HNWIs generally want to increase their alternatives exposure and there are now ways do it that address longstanding concerns around capital calls and liquidity. In recent years, multi-strategy investment managers have rolled out semi-liquid evergreen structures and these have become the primary means for Australian private wealth platforms to offer global private equity exposure.

However, fund-of-funds, model portfolios, and highly bespoke solutions remain part of the industry as wealth managers look to meet the needs of clients that vary considerably by quantum of wealth, level of sophistication, and investment priorities. Familiarity with the asset class also varies among advisors that bring clients to these platforms.

Perpetual Private has AUD 19bn in assets and alternatives account for AUD 1.4bn of an AUD 8bn discretionary management portfolio. Alternatives consumes 50% of the firm's governance budget because of the time and resources required for due diligence and investment management, but this is deemed worthwhile because of the diversification it brings to the overall portfolio.

At the same time, Perpetual is mindful as to what it brings to clients, given some element of education is normally required. This applies not only to direct fund investments but also to evergreen products where unit prices represent a combination of net asset value and fees.

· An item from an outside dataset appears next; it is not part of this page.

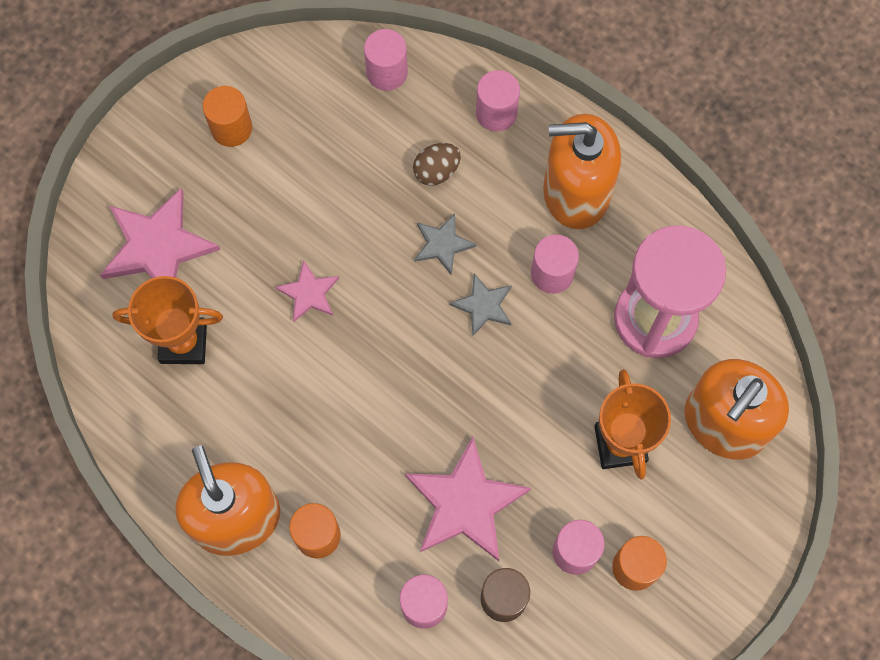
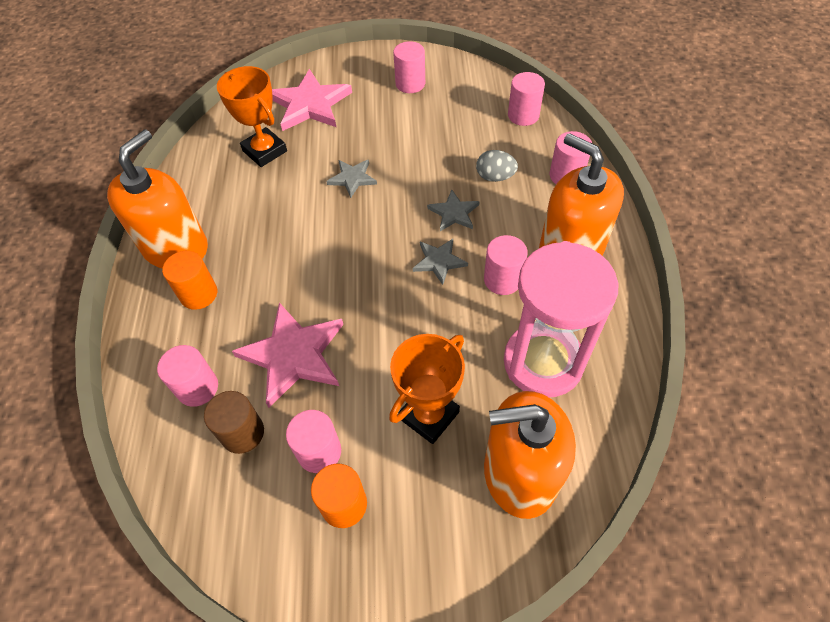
camera: 50 degrees right, 15 degrees down
orange cylinder [203,86,252,147] -> pink cylinder [393,41,425,93]
pink star [275,260,339,323] -> grey star [326,160,377,198]
brown egg [413,143,461,186] -> grey egg [476,150,518,182]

"Valuations are non-frequent, so you are representing client portfolios based on what could be stale valuations," said Kyle Lidbury, head of investment research at Perpetual. "There are implications to this because of compliance and regulations around what you put in front of a client. Most financial advisors don't know what DPI [distributions to paid-in], TVPI [total value to paid-in], or IRRs are."

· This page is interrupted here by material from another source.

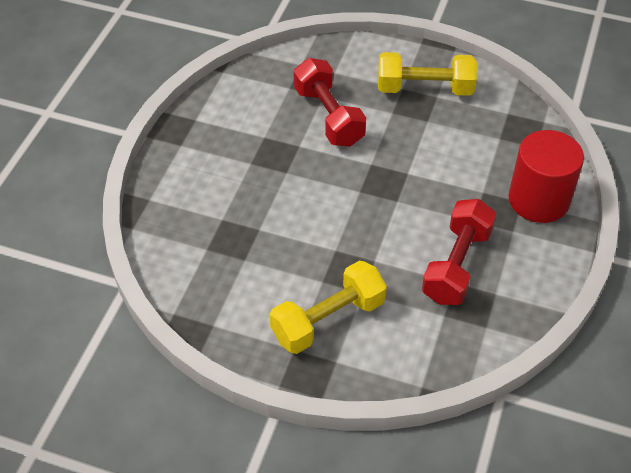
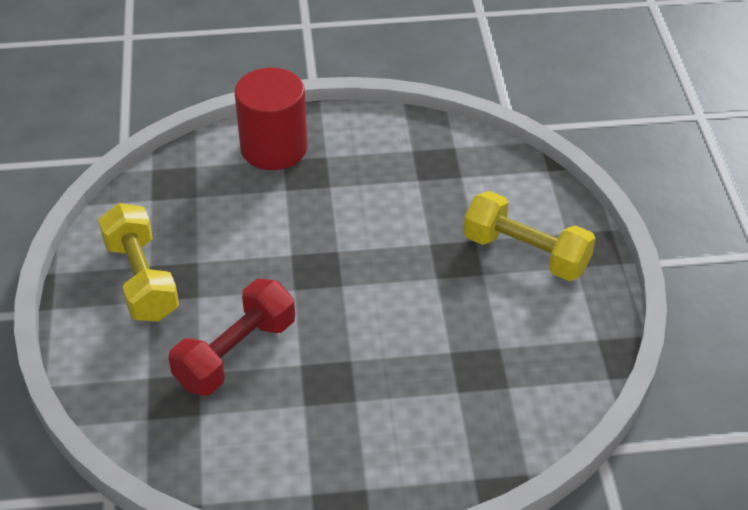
camera: 115 degrees left, 5 degrees down
red dumbbell [422,199,496,305] -> none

There is often a difference between how HNWIs perceive alternatives based on what they see in the media and the reality of what kind of exposure they can properly understand and reasonably expect. Tim Peters, CIO of Walsh Bay Partners, estimates he spends 90% of his time on education and most clients cannot absorb more than three investment ideas within alternatives every year.

"You must understand where you are coming from and where your client is coming from. Then you ask, ‘What is the lowest-hanging fruit?' It's probably not explaining 25 different GPs every year. You would be doing that at a cost to some other part of your portfolio," he said.

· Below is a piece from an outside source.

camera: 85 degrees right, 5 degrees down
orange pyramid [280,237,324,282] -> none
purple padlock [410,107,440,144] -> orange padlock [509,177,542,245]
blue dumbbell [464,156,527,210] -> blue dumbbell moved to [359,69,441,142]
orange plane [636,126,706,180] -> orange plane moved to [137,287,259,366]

When Gillian Gordon took on her role as head of alternative investments and responsible investing at JBWere, which has AUD 70bn in assets under advisory, she spent the first six months on education and ensuring the right systems and processes were in place across legal, tax, compliance, and operations. Only then did the firm start making investments in alternatives.

"Success is having a high-quality conversation with that client and ensuring they make an informed decision. Unlike superfunds, we face clients on a daily basis, and they have real challenges – people die, they get divorced, there is a lot of complexity to that," she said.

"It is an enormous undertaking every time we bring an alternative to the network. We just can't do many of these a year. Hopefully, that is becoming more understood by the industry."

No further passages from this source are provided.